My father stopped driving his car. Now he sat in Mommy’s seat, leaning against the window while she drove him away every afternoon. He was taking cobalt treatments at the hospital. He was only the second one in Philadelphia to get his throat blown up by a cobalt gun. And what was cobalt? It was a kind of blue, a kind of blue you wore inside. A blue that made my father push his plate of steaming food to the floor and rasp, “Everything tastes like garbage.”

I watched my father fill his glass with bourbon. After what seemed like a long time I said, “Daddy, I need a philosophy for all this.” I was aware, painfully, achingly aware, that my father and I might never speak to one another again.

“Life’s a grab bag,” my father said. “It’s all a matter of chance. Take it off the top and don’t look back. There are no guarantees. It’s all a photo finish. You know what separates a hero from a bum? Inches. A nose under the wire.”

Was he offering me his particular brand of Zen?
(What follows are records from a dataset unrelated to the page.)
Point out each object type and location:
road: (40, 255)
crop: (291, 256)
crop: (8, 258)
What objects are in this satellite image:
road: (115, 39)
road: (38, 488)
I thought of all the years between the cancers, years my father spent content in his special solitude. He would stand at dusk watering the backyard, wrapped in his own personal communion with peach blossoms and twilight. He watched each sunset carefully, individually. For twenty years he lived waiting for the wild cells to come again, that black invasion. The ambush at the turn in the road.

“What are you thinking?” I would ask my father as he stood with his hose pointed at the roots of the apricot tree. Francine would be at a film premiere. Francine would be out of town on business or at a budget meeting.

“I’m thinking that shit always comes back. Sooner or later.” My father would sometimes say.

Now my father looked at me. His face seemed to be slowly collapsing. Then he glanced at his watch. He turned on the television. The UCLA Bruins were playing the Washington Huskies. Dogs versus bears. Godzilla versus Mothra. God, it was all falling apart.

“I want to tell you something about your mother,” my father said during the first commercial. Young men washed in the ecstasy of macho male companionship rode a jeep through barren country and embraced at a bar piled up with beer cans. “You only go around once,” the announcer said. I thought, if this is a cosmic connection, I am grossly unprepared.

“I’m hip to Francine,” my father said. “I knew it couldn’t go on forever. I was thirty-five. She was some sixteen-year-old street kid. Crazy. Talking about poetry. Talking about communists. Running around in black tights, some kind of beatnik. Hanging out in the Village. I knew she wasn’t playing with a full deck. And skinny. She had malnutrition. She was six months away from a whorehouse. But I don’t blame her, dig?” My father looked at me hard.

“We were gamblers,” my father said. “I got sick and it changed the whole balance. Your mother has a father thing. Some complex from being deserted. The welfare people were sending her to a Park Avenue psychiatrist when I met her.” My father lit a cigar. He smoked it slowly, savoring it.